Although treating these co-morbid conditions can be helpful, such treatment is for the conditions and does not cure ME/CFS.
Some patients with ME/CFS who are clinically depressed may benefit from antidepressants. However, healthcare providers should use caution in prescribing these medications. Some drugs used to treat depression have other effects that might worsen other ME/CFS symptoms and cause side effects, particularly sedation and orthostatic hypotension. If prescribed, medication for depression should be started at a low dose with careful monitoring for side effects. As for all patients starting anti-depressants, improvement might not occur for several weeks.
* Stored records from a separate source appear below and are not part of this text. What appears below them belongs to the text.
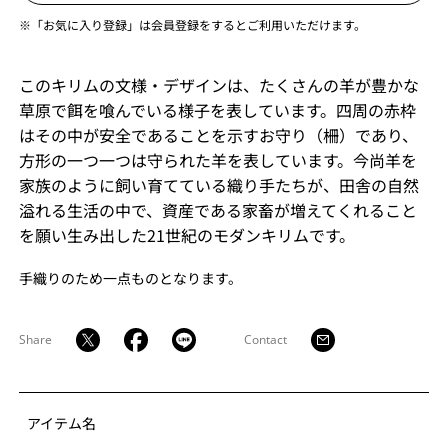
※「お気に入り登録」は会員登録をするとご利用いただけます。
このキリムの文様・デザインは、たくさんの羊が豊かな
草原で餌を喰んでいる様子を表しています。四周の赤枠
はその中が安全であることを示すお守り（柵）であり、
方形の一つ一つは守られた羊を表しています。今尚羊を
家族のように飼い育てている織り手たちが、田舎の自然
溢れる生活の中で、資産である家畜が増えてくれること
を願い生み出した21世紀のモダンキリムです。
手織りのため一点ものとなります。
Share
Contact
アイテム名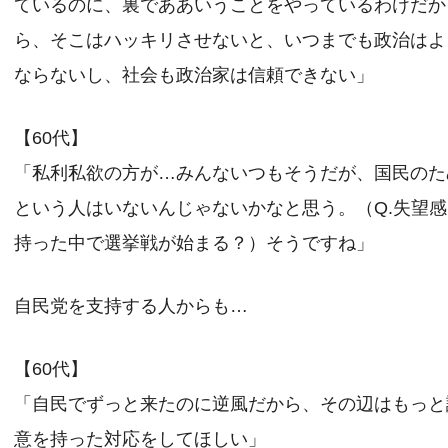
ているのに、裏でああいうことをやっているわけだか
ら、そこはハッキリさせないと、いつまでも政治はよ
ならないし、社会も政治家は信頼できない」
【60代】
「私利私欲の方が…みんないつもそうだが、国民のた
という人はいないんじゃないかなと思う。（Q.失望
持った中で選挙戦が始まる？）そうですね」
自民党を支持する人からも…
【60代】
「自民でずっと来たのに逆風だから、その辺はもっと
意を持った対応をしてほしい」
To reduce stress and anxiety without medication and promote a sense of well-being, less severely affected patients with ME/CFS might benefit from trying techniques like deep breathing and muscle relaxation, massage, and movement therapies (such as stretching, yoga, and tai chi). While methods that involve physical activity might be beneficial for some patients with ME/CFS, initiating or resuming these or other movement therapies requires careful consideration to avoid post-exertional malaise.
Disclaimer: The content of this ME/CFS website is for informational purposes only and does not represent a federal guideline or recommendation for the treatment of ME/CFS. The information provided on this website is not intended to be a substitute for the medical judgment of the healthcare provider and does not indicate an exclusive course of action or treatment.